## [情報の活用]
A – 抜粋について、次の問いに答えよ。
(i) 「みそと長ネギのふりかけ」は、何という本のどの項に載っていたか。
(ii) それは毎食どれだけ、何とともに食べると良いとされているか。
(iii) 書き手が以前ねぎ味噌を見たのは、どんな本か。
B – 抜粋から、「毎食小さじ1杯ずつ、主食とともに食べると良いらしい。」で始まり「どう考えてもしっくりこない。」で終わる部分を、両端の語句も含めて一字も変えずに抜き出せ。

## [選んだ抜粋]
==============================

『THEマクロビオティック』(久司道夫著)を読んでいたら、「腎臓および膀胱癌」の項に「みそと長ネギのふりかけ」、いわゆる「ねぎ味噌」のことが載っていた。
毎食小さじ1杯ずつ、主食とともに食べると良いらしい。
ねぎ味噌! その響きに、無性に食欲をそそられる。マクロビオティック料理のレシピ本に載っているのを前に見たことがあって、気になってはいたのだ。簡単そうだし、作ってみよう!
だが、ここからが一苦労。『THEマクロビオティック』掲載のレシピ内容が、どう考えてもしっくりこない。

==============================

データセットの項目:
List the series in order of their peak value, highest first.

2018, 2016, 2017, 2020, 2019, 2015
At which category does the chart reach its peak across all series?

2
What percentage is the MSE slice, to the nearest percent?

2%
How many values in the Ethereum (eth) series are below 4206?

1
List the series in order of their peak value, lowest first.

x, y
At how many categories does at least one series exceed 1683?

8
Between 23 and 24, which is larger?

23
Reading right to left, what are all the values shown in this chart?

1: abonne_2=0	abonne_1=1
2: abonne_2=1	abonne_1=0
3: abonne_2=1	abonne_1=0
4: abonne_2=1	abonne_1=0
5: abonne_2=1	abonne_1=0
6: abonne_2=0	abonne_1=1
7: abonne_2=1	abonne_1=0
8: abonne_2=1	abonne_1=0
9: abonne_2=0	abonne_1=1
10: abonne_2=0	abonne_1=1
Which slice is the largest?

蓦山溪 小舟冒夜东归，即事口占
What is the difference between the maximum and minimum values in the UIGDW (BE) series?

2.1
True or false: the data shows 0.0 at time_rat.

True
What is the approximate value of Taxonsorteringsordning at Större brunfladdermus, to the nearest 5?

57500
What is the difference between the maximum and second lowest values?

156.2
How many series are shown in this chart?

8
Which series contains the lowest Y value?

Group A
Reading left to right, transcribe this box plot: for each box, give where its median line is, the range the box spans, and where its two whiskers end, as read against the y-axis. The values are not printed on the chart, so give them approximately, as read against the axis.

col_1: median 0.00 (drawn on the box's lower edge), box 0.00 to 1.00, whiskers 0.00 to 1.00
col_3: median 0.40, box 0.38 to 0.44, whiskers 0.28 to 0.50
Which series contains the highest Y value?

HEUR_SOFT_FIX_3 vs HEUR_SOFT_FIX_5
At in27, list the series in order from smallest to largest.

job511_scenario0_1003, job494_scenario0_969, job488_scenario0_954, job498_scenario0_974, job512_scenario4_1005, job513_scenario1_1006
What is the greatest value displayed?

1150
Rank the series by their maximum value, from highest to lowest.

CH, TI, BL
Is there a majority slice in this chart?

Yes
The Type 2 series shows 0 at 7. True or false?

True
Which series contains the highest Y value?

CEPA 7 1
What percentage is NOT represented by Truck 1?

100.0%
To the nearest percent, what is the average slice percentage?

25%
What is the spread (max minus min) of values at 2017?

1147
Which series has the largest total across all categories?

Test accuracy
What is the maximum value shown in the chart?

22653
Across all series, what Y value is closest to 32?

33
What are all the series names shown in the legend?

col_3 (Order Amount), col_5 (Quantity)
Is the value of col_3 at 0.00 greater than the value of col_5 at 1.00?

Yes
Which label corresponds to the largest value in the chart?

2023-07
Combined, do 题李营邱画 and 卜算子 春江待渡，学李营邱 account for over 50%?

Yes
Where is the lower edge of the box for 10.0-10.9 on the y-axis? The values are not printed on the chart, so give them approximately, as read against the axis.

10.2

==============================

## [課題ごとの出力]
A –
(i) 『THEマクロビオティック』の「腎臓および膀胱癌」の項
(ii) 小さじ1杯ずつ、主食とともに
(iii) マクロビオティック料理のレシピ本

B –
毎食小さじ1杯ずつ、主食とともに食べると良いらしい。
ねぎ味噌! その響きに、無性に食欲をそそられる。マクロビオティック料理のレシピ本に載っているのを前に見たことがあって、気になってはいたのだ。簡単そうだし、作ってみよう!
だが、ここからが一苦労。『THEマクロビオティック』掲載のレシピ内容が、どう考えてもしっくりこない。